Zweiter Punkt: Sind die Institutionen, die derzeit das Management der Weltwirtschaft betreiben, geeignet, dies zu tun, und werden von ihnen politische Maßnahmen ergriffen, die letztendlich auch wirksam sind?

Die beiden entscheidenden Institutionen in diesem Zusammenhang sind der Internationale Währungsfonds und das amerikanische Finanzministerium, die im wesentlichen die Richtlinien vorgeben. Die Politik dieser beiden Institutionen ist zu Recht kritisiert worden. Ich möchte etwa nur daran erinnern, daß das Hilfspaket für Rußland beschlossen wurde, und fünf Wochen danach ist die Krise in Rußland schlagend geworden. Ende November 1998 wurde ein Hilfspaket für Brasilien beschlossen, und wenige Wochen danach wurde die Krise in Brasilien schlagend. Da ist natürlich erheblicher Zweifel an der Richtigkeit diese Strategien angesagt.

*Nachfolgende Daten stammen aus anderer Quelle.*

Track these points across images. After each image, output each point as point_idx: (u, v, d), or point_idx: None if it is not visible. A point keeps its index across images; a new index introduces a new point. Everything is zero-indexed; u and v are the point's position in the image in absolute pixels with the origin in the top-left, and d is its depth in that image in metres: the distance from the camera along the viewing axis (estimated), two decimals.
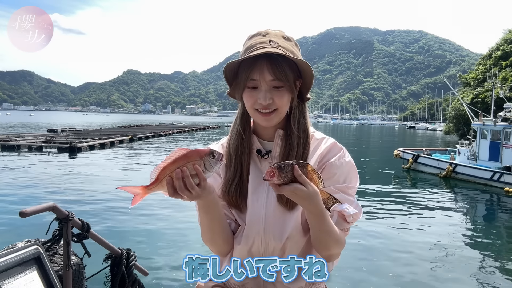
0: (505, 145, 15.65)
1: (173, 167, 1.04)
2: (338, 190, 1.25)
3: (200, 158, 1.05)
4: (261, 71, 1.18)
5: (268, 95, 1.20)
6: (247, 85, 1.22)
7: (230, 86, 1.30)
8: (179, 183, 1.04)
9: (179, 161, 1.04)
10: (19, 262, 1.52)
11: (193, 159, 1.05)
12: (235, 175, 1.30)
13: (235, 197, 1.29)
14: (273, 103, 1.21)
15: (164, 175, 1.05)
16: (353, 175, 1.30)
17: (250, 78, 1.20)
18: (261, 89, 1.20)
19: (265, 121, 1.25)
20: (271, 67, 1.18)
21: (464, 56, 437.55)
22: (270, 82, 1.19)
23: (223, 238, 1.27)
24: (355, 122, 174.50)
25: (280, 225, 1.27)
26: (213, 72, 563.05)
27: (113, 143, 27.86)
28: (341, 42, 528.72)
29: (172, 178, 1.04)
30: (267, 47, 1.17)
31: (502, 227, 10.26)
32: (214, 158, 1.05)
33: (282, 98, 1.22)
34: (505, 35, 46.72)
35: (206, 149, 1.07)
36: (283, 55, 1.16)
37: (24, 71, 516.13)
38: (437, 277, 6.26)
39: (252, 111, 1.25)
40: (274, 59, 1.18)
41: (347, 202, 1.23)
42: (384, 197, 12.58)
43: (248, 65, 1.20)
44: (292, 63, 1.22)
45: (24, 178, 13.79)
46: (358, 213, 1.25)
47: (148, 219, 8.89)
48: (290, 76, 1.21)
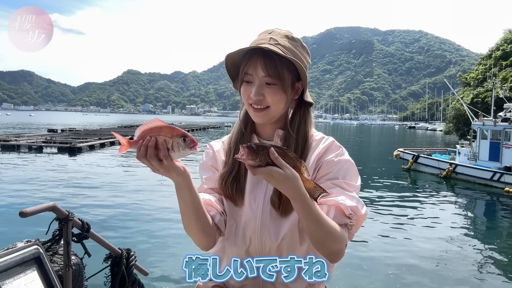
0: (505, 145, 15.66)
1: (148, 133, 1.05)
2: (335, 185, 1.22)
3: (170, 136, 1.04)
4: (255, 66, 1.20)
5: (259, 91, 1.21)
6: (243, 79, 1.25)
7: (232, 79, 1.33)
8: (144, 150, 1.04)
9: (153, 130, 1.05)
10: (19, 262, 1.52)
11: (164, 133, 1.04)
12: (233, 167, 1.31)
13: (232, 189, 1.29)
14: (264, 99, 1.22)
15: (141, 138, 1.05)
16: (352, 173, 1.27)
17: (245, 72, 1.23)
18: (254, 84, 1.22)
19: (257, 117, 1.26)
20: (264, 63, 1.19)
21: (464, 56, 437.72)
22: (263, 78, 1.21)
23: (200, 227, 1.21)
24: (355, 122, 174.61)
25: (277, 225, 1.26)
26: (213, 72, 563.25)
27: (113, 143, 27.86)
28: (341, 42, 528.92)
29: (142, 143, 1.05)
30: (264, 43, 1.18)
31: (502, 227, 10.26)
32: (185, 142, 1.04)
33: (274, 96, 1.22)
34: (505, 35, 46.75)
35: (181, 130, 1.05)
36: (274, 51, 1.16)
37: (24, 71, 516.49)
38: (437, 276, 6.26)
39: (247, 106, 1.28)
40: (269, 56, 1.19)
41: (345, 197, 1.19)
42: (384, 197, 12.58)
43: (246, 59, 1.23)
44: (290, 63, 1.21)
45: (24, 178, 13.79)
46: (357, 206, 1.19)
47: (148, 219, 8.89)
48: (285, 75, 1.21)
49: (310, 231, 1.14)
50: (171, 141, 1.04)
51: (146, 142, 1.03)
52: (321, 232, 1.13)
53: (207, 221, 1.23)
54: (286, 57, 1.18)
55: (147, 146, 1.03)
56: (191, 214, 1.19)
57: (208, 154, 1.42)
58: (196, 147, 1.05)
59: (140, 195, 11.27)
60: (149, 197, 11.01)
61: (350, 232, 1.24)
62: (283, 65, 1.20)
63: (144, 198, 10.86)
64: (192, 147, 1.04)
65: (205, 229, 1.23)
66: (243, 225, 1.29)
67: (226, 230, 1.32)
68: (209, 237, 1.25)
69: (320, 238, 1.14)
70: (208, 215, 1.24)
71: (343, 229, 1.19)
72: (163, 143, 1.03)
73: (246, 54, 1.24)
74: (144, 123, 1.06)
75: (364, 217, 1.26)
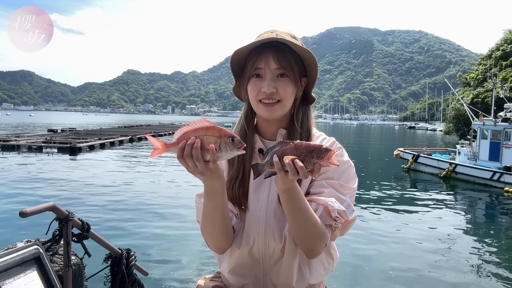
0: (505, 145, 15.66)
1: (192, 134, 1.03)
2: (329, 185, 1.22)
3: (218, 136, 1.02)
4: (267, 59, 1.22)
5: (272, 84, 1.22)
6: (252, 74, 1.25)
7: (236, 78, 1.33)
8: (188, 149, 1.01)
9: (198, 130, 1.03)
10: (19, 262, 1.51)
11: (211, 133, 1.02)
12: (238, 172, 1.30)
13: (238, 194, 1.29)
14: (277, 93, 1.23)
15: (182, 139, 1.03)
16: (349, 175, 1.27)
17: (255, 66, 1.23)
18: (266, 78, 1.23)
19: (267, 111, 1.25)
20: (276, 56, 1.22)
21: (464, 56, 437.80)
22: (275, 71, 1.23)
23: (223, 231, 1.24)
24: (355, 122, 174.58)
25: (281, 225, 1.26)
26: (213, 72, 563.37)
27: (113, 143, 27.87)
28: (341, 42, 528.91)
29: (185, 143, 1.02)
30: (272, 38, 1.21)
31: (501, 227, 10.26)
32: (233, 142, 1.02)
33: (286, 89, 1.23)
34: (505, 35, 46.75)
35: (228, 130, 1.04)
36: (288, 43, 1.20)
37: (24, 71, 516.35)
38: (436, 276, 6.26)
39: (255, 103, 1.26)
40: (280, 48, 1.22)
41: (336, 199, 1.20)
42: (384, 197, 12.57)
43: (255, 55, 1.24)
44: (298, 57, 1.24)
45: (24, 178, 13.79)
46: (345, 211, 1.19)
47: (148, 219, 8.89)
48: (295, 67, 1.24)
49: (296, 219, 1.14)
50: (218, 141, 1.02)
51: (192, 141, 1.01)
52: (307, 222, 1.14)
53: (230, 225, 1.26)
54: (304, 48, 1.21)
55: (193, 146, 1.01)
56: (217, 219, 1.20)
57: None
58: (243, 147, 1.04)
59: (140, 195, 11.26)
60: (149, 197, 11.01)
61: (333, 233, 1.25)
62: (292, 57, 1.23)
63: (144, 198, 10.86)
64: (239, 148, 1.03)
65: (227, 232, 1.25)
66: (247, 226, 1.29)
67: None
68: (228, 240, 1.27)
69: (306, 229, 1.15)
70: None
71: (326, 229, 1.20)
72: (212, 145, 1.01)
73: (253, 49, 1.25)
74: (187, 124, 1.04)
75: (352, 222, 1.26)
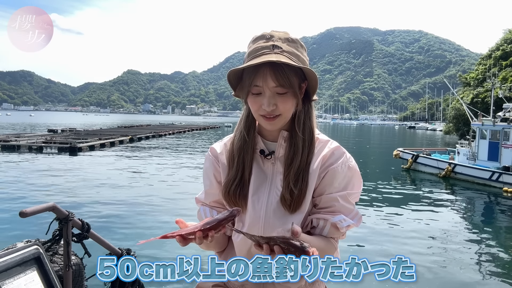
0: (504, 145, 15.66)
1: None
2: (339, 197, 1.26)
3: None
4: (265, 78, 1.17)
5: (271, 101, 1.19)
6: (251, 91, 1.21)
7: (234, 89, 1.29)
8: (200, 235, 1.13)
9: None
10: (19, 262, 1.52)
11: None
12: (237, 175, 1.29)
13: (235, 197, 1.28)
14: (277, 108, 1.20)
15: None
16: (356, 180, 1.29)
17: (253, 84, 1.19)
18: (265, 95, 1.19)
19: (269, 125, 1.24)
20: (274, 74, 1.16)
21: (464, 56, 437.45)
22: (274, 89, 1.18)
23: (217, 248, 1.38)
24: (355, 122, 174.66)
25: (280, 227, 1.25)
26: (213, 72, 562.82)
27: (113, 143, 27.87)
28: (341, 42, 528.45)
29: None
30: (270, 54, 1.16)
31: (500, 227, 10.27)
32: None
33: (286, 104, 1.21)
34: (505, 35, 46.70)
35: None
36: (286, 63, 1.15)
37: (24, 71, 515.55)
38: (436, 276, 6.26)
39: (257, 116, 1.25)
40: (278, 65, 1.16)
41: (346, 211, 1.25)
42: (383, 197, 12.58)
43: (252, 71, 1.18)
44: (297, 68, 1.20)
45: (24, 178, 13.79)
46: (354, 224, 1.26)
47: (148, 219, 8.90)
48: (294, 81, 1.20)
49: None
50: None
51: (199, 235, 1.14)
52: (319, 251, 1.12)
53: (225, 241, 1.39)
54: (300, 67, 1.18)
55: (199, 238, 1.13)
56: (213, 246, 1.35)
57: (208, 159, 1.40)
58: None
59: (140, 195, 11.27)
60: (149, 197, 11.01)
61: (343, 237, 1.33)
62: (291, 72, 1.18)
63: (145, 198, 10.87)
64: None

Andererseits stellt sich natürlich die Frage, ob nicht auch ein Grund für diese Strategie darin lag, zumindest Zeit zu gewinnen, denn wenn knapp nach Rußland gleich Brasilien schlagend geworden wäre, wären die Turbulenzen in der Weltwirtschaft möglicherweise noch größer gewesen, als sie es jetzt ohnehin sind. Das heißt, man muß auch anerkennen, daß es schon einen gewissen Sinn hatte, das Ganze zumindest zu versuchen.

Bisher wurden diese gesamten Krisenlösungspakete vor allem von dem Standpunkt aus kritisiert, daß die sozialen Auswirkungen auf die Bevölkerung meistens sehr dramatisch waren und daß es im Gefolge dieser Pakete – vor allem in Südostasien – auch zu einigen politischen Turbulenzen gekommen ist. Ich verweise in diesem Zusammenhang vor allem auf die Situation in Indonesien.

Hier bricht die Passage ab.